Human keypoint data:
☆ ☆ ☆ ☆ ☆ ☆ ☆

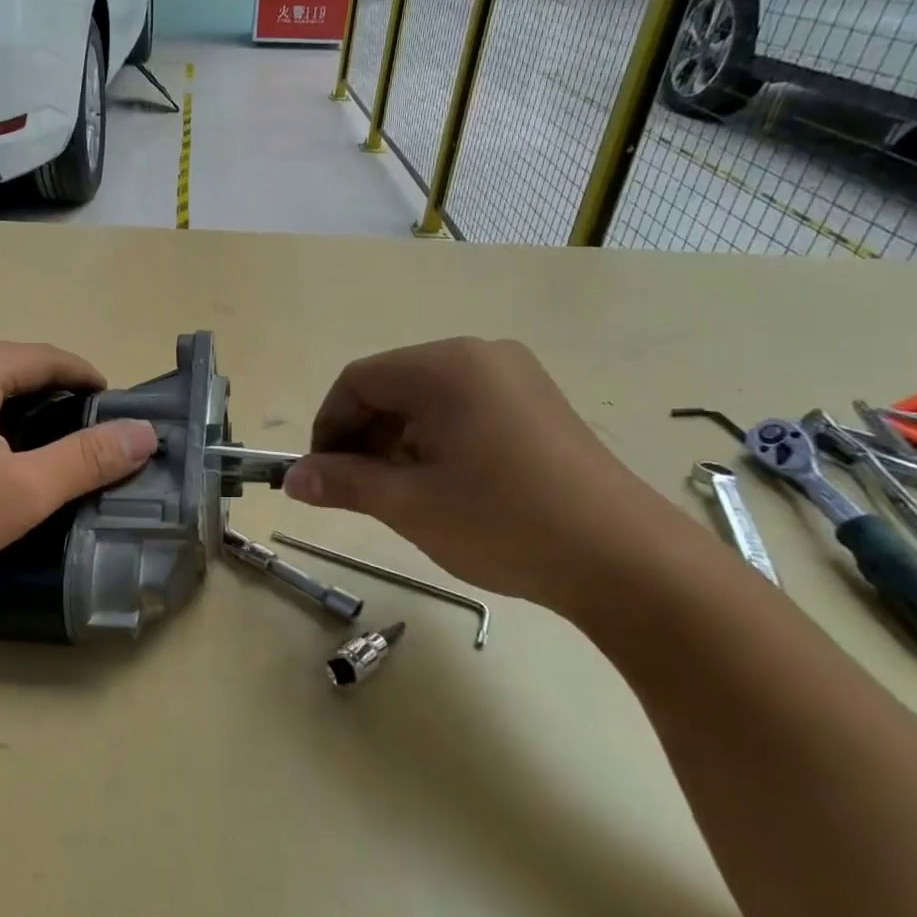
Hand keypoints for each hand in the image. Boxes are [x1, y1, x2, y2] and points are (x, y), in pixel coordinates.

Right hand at [284, 338, 687, 614]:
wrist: (625, 560)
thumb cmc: (503, 522)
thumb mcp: (410, 504)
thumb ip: (344, 483)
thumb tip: (291, 479)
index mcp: (445, 367)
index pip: (358, 381)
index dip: (328, 428)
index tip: (320, 477)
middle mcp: (480, 356)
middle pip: (392, 386)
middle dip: (362, 437)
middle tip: (356, 490)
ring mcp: (515, 378)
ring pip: (426, 401)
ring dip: (397, 442)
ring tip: (399, 494)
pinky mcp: (536, 405)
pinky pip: (463, 410)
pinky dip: (435, 442)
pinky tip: (442, 485)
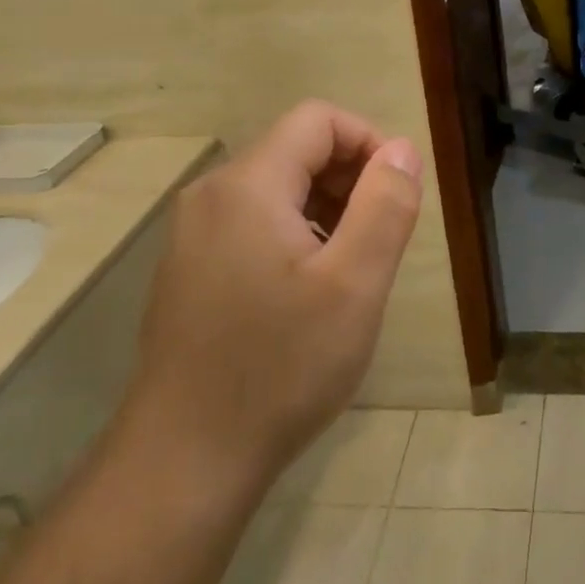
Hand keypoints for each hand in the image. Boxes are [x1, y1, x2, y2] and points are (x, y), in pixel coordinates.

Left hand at [119, 101, 423, 493]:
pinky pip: (255, 223)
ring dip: (327, 210)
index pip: (319, 120)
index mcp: (247, 186)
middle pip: (296, 150)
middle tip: (380, 241)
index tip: (398, 195)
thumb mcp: (354, 285)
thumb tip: (401, 150)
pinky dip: (296, 235)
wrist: (183, 463)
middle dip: (350, 180)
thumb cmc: (279, 369)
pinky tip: (310, 294)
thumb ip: (385, 205)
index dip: (369, 142)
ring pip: (278, 188)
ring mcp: (194, 234)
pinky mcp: (192, 268)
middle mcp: (212, 196)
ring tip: (350, 272)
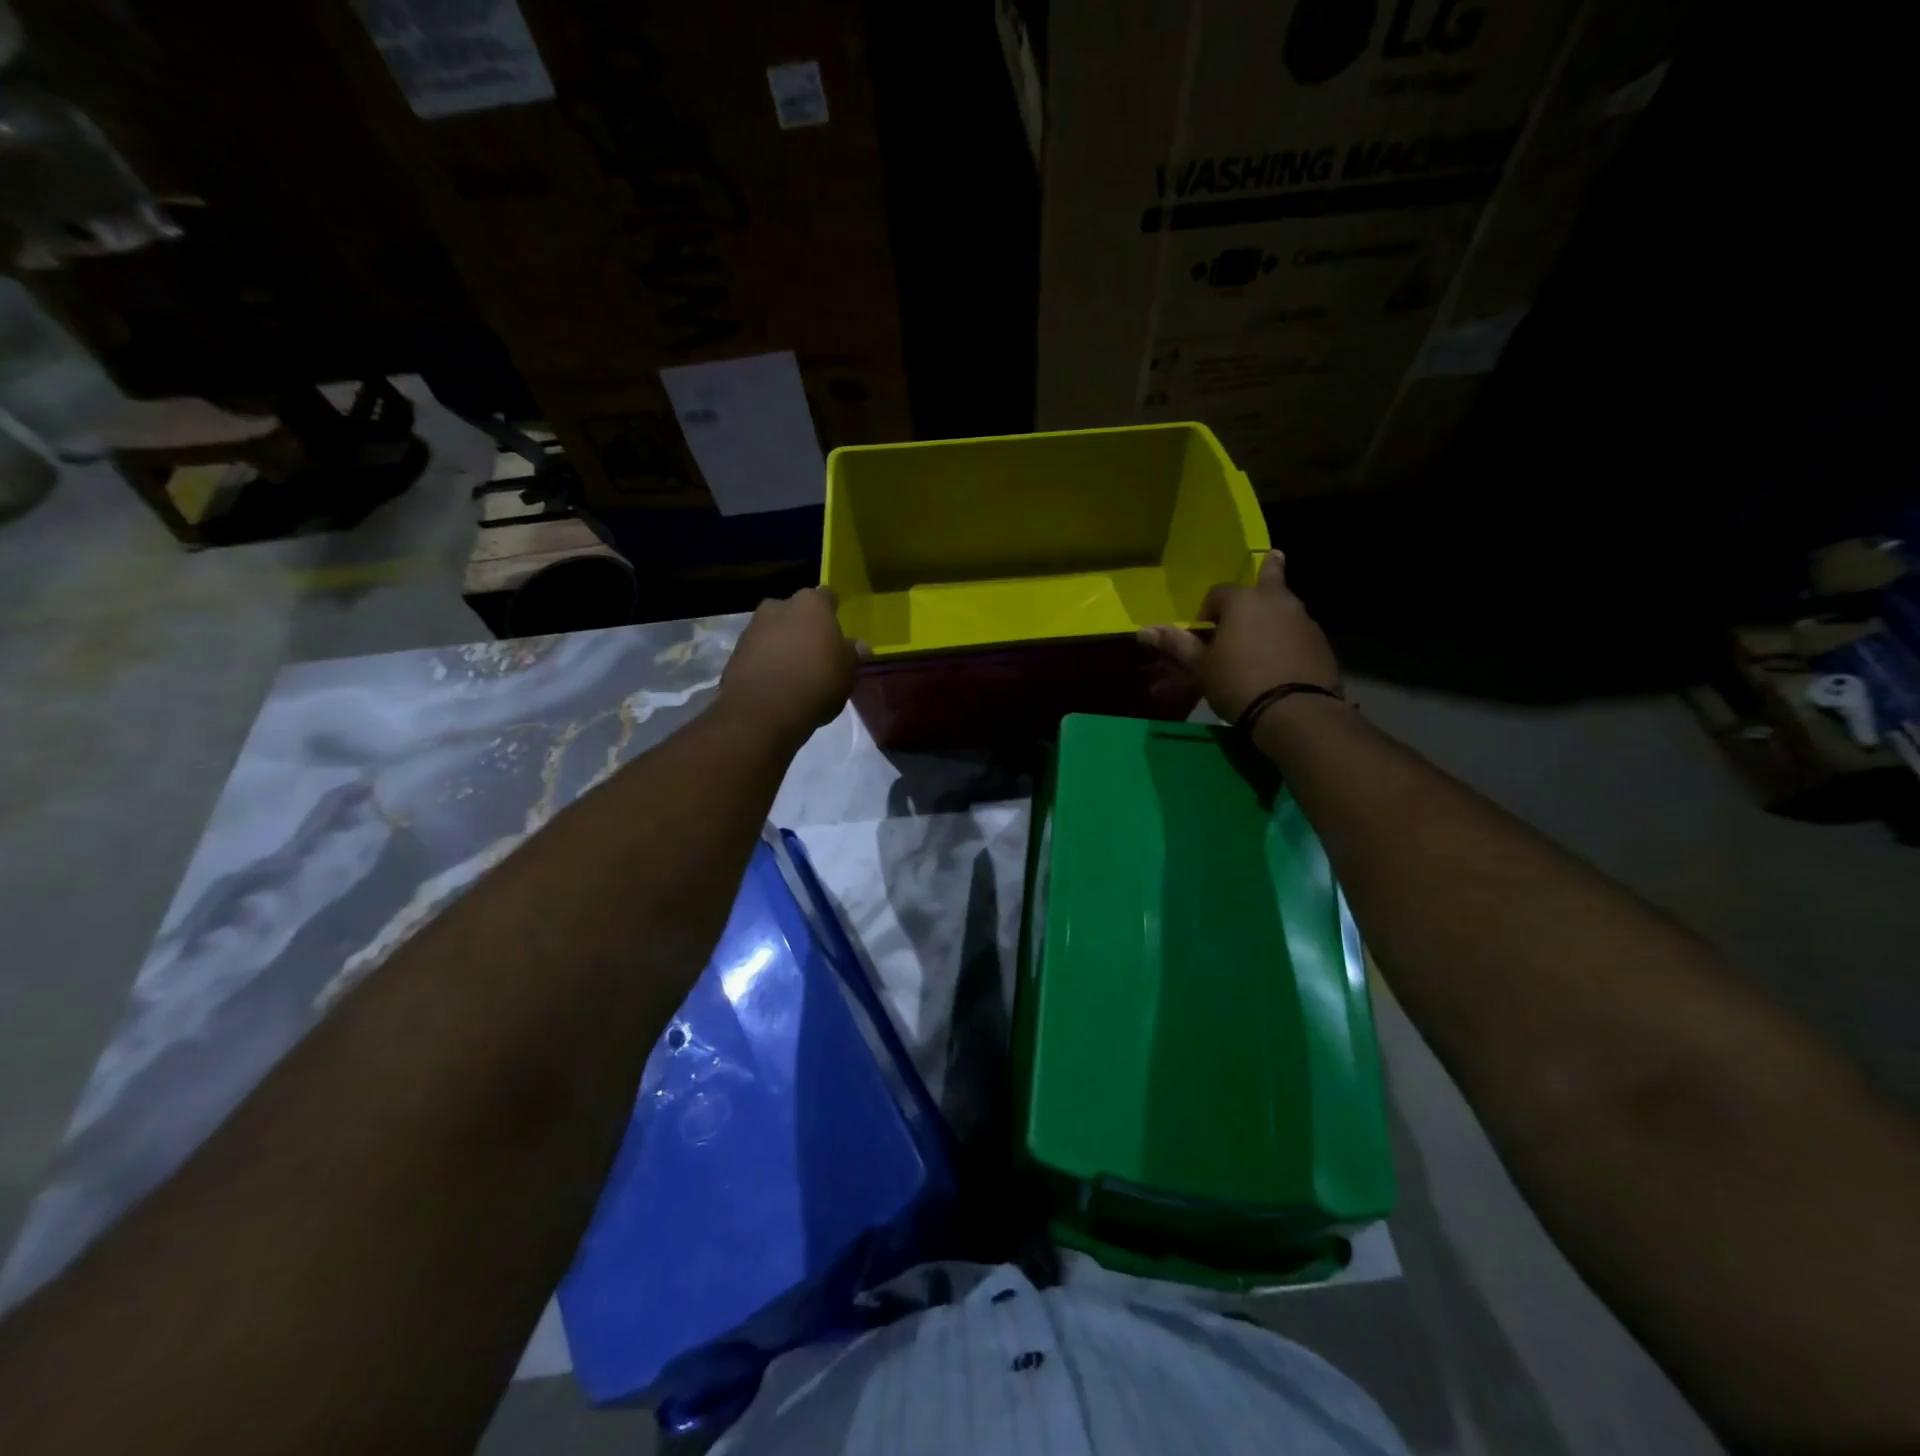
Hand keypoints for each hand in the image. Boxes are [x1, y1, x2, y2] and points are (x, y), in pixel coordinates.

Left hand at [720, 586, 862, 738]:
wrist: (763, 711)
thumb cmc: (816, 682)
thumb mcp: (847, 672)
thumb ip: (852, 654)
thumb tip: (858, 645)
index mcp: (811, 604)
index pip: (827, 597)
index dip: (833, 612)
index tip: (837, 630)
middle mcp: (779, 606)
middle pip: (796, 611)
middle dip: (804, 626)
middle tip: (816, 652)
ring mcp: (753, 628)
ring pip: (774, 630)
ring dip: (783, 644)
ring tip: (795, 671)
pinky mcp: (735, 652)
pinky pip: (758, 651)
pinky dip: (766, 661)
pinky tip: (777, 683)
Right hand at [1139, 550, 1339, 721]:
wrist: (1294, 711)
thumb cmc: (1237, 682)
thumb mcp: (1201, 667)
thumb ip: (1176, 644)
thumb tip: (1143, 630)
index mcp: (1242, 602)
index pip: (1219, 592)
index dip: (1208, 609)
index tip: (1204, 631)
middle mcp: (1277, 602)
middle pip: (1270, 578)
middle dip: (1269, 569)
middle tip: (1274, 556)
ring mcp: (1304, 621)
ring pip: (1286, 606)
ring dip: (1276, 610)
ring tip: (1268, 628)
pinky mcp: (1321, 644)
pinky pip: (1299, 632)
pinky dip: (1289, 637)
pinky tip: (1283, 658)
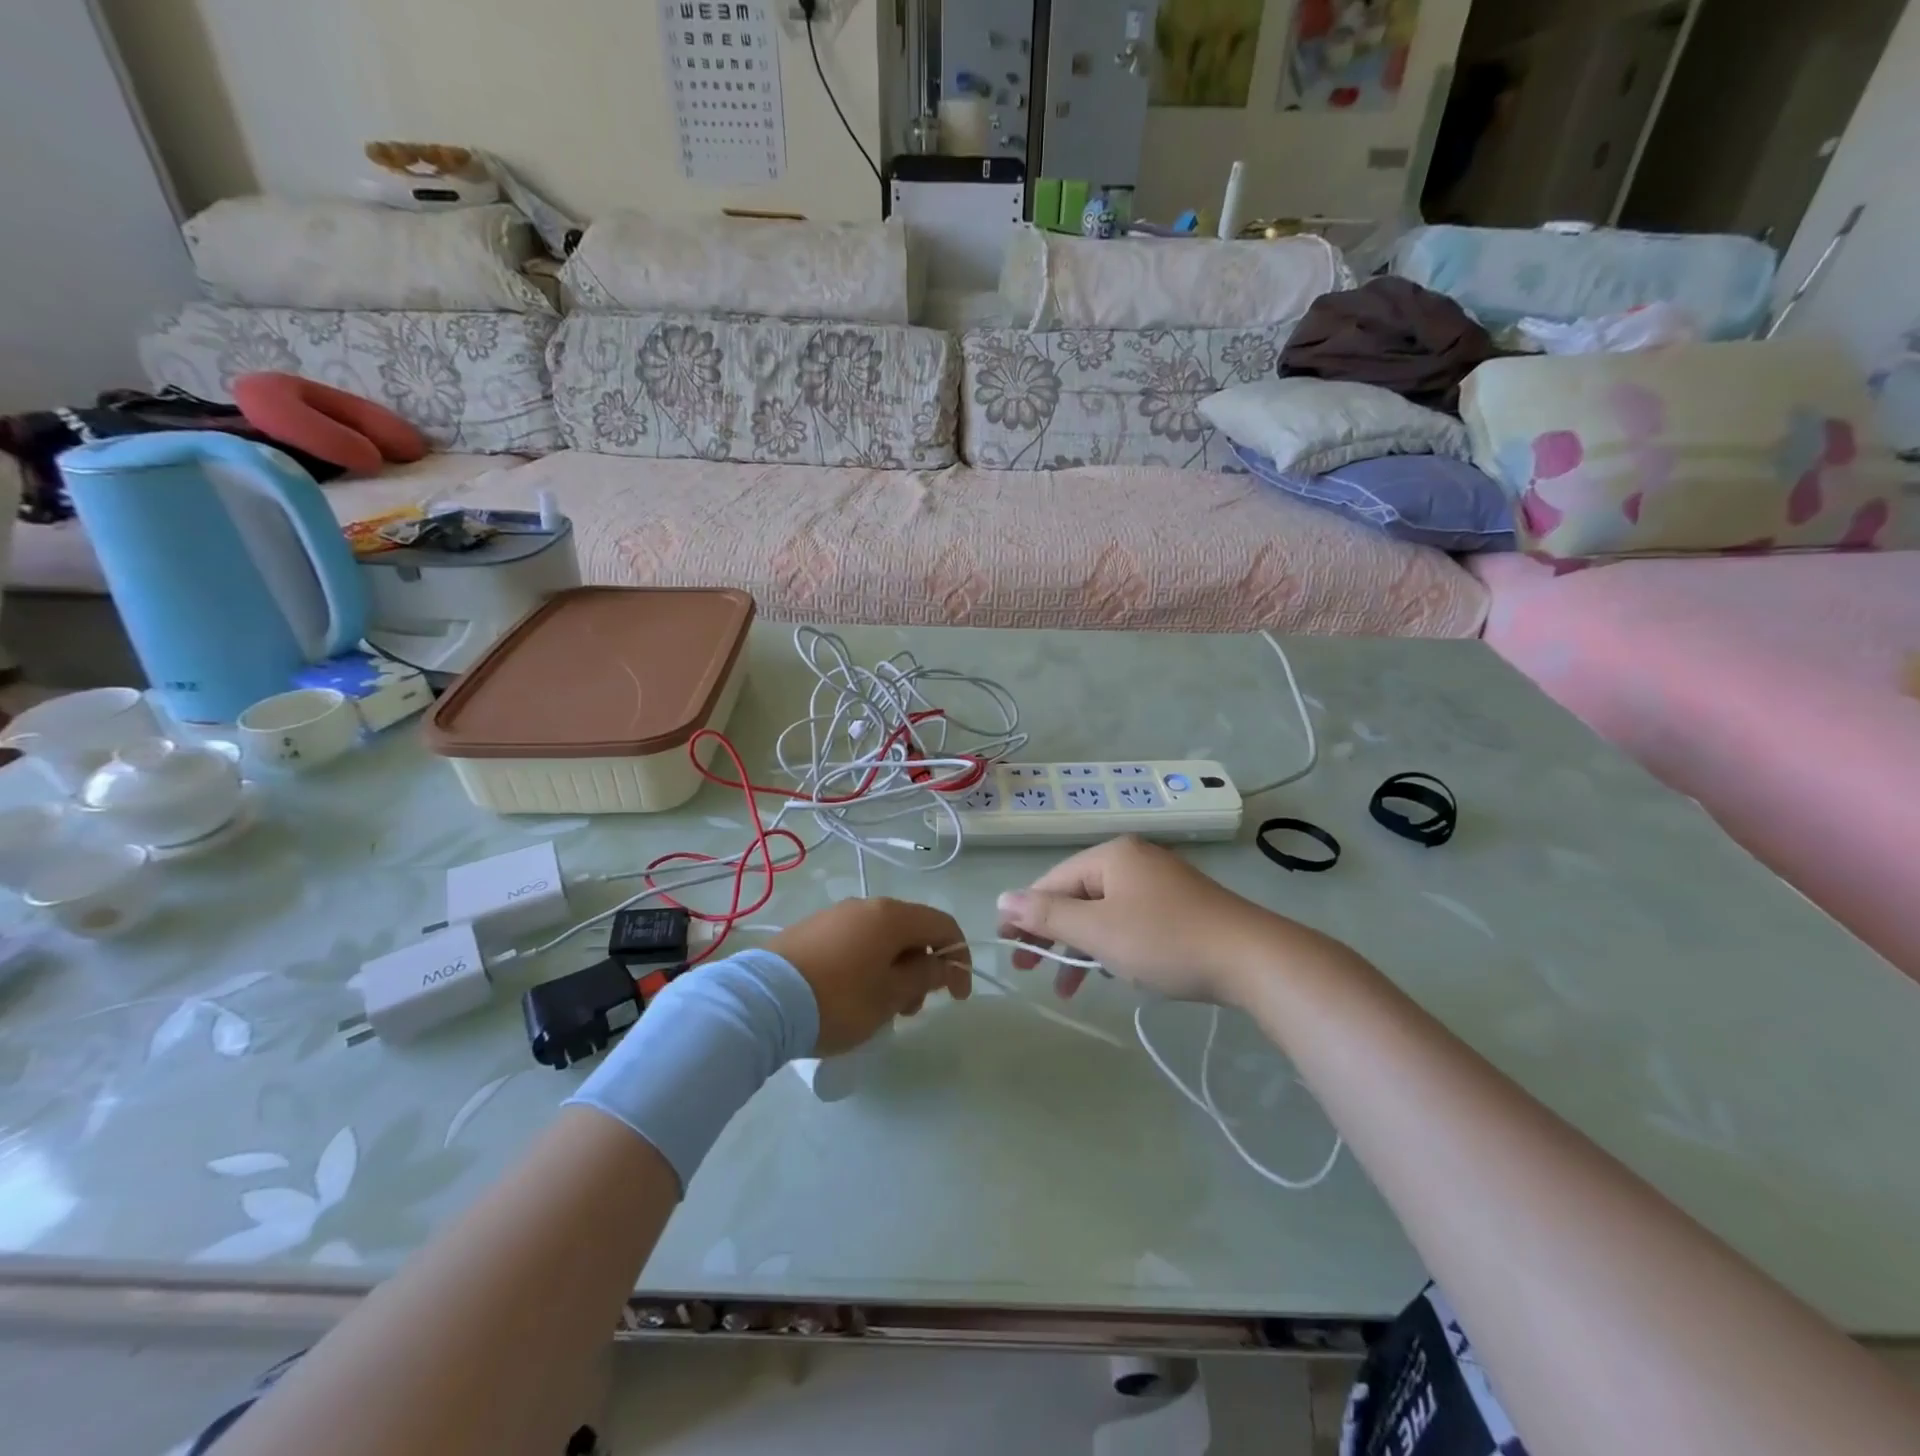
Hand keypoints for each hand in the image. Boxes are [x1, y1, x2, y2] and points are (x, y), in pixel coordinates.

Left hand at [768, 899, 971, 1055]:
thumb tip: (948, 965)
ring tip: (880, 1009)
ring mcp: (835, 915)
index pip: (943, 925)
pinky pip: (855, 942)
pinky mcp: (812, 930)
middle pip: (911, 931)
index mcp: (892, 916)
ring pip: (882, 938)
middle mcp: (866, 905)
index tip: (957, 997)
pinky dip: (868, 965)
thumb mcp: (890, 995)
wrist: (761, 1001)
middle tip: (911, 1010)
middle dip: (923, 968)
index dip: (959, 958)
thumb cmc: (838, 999)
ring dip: (895, 970)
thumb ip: (926, 976)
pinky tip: (852, 995)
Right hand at [996, 837, 1348, 1004]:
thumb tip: (1003, 898)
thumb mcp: (1098, 931)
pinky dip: (1113, 945)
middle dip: (1053, 935)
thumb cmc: (1165, 941)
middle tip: (1031, 970)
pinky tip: (1112, 971)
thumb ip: (1048, 915)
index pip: (1052, 881)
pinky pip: (1130, 920)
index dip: (1026, 914)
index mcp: (1112, 856)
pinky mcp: (1181, 906)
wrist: (1253, 959)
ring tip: (1070, 986)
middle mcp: (1134, 860)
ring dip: (1082, 947)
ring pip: (1104, 912)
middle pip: (1077, 895)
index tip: (1007, 949)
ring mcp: (1161, 882)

☆ ☆ ☆ ☆ ☆ ☆ ☆

▸ **DESCRIPTION OF THE TASK**
Leave out any pictures, please, and quote only the lines from the top of the data through the line that contains "thumb tip: (401, 150)".

▸ **ANSWER TO THIS EXERCISE**
Hand keypoints for each hand in the image. Boxes are [x1, y1, x2, y2] and points are (x, y), in pixel coordinates.

Right hand at [284, 338, 687, 614]:
wrist: (625, 560)
thumb cmc: (503, 522)
thumb mcp: (410, 504)
thumb ip: (344, 483)
thumb tip: (291, 479)
index mcp: (445, 367)
index pip: (358, 381)
index dip: (328, 428)
index tip: (320, 477)
middle mcp: (480, 356)
middle pip: (392, 386)
middle dip: (362, 437)
middle tip: (356, 490)
ring mcp: (515, 378)
ring pip: (426, 401)
ring dip: (397, 442)
ring tip: (399, 494)
pinky mcp: (536, 405)
pinky pip: (463, 410)
pinky dip: (435, 442)
pinky tip: (442, 485)
Hand keypoints for each hand in the image. Boxes are [x1, y1, x2, y2] and points are (x, y), in pixel coordinates.

Left hand at [119, 101, 423, 493]:
pinky pip: (255, 223)
ring dip: (327, 210)
index pip: (319, 120)
index mcp: (247, 186)
middle pip: (296, 150)
middle tip: (380, 241)
index tip: (398, 195)
thumb mcp: (354, 285)
thumb tip: (401, 150)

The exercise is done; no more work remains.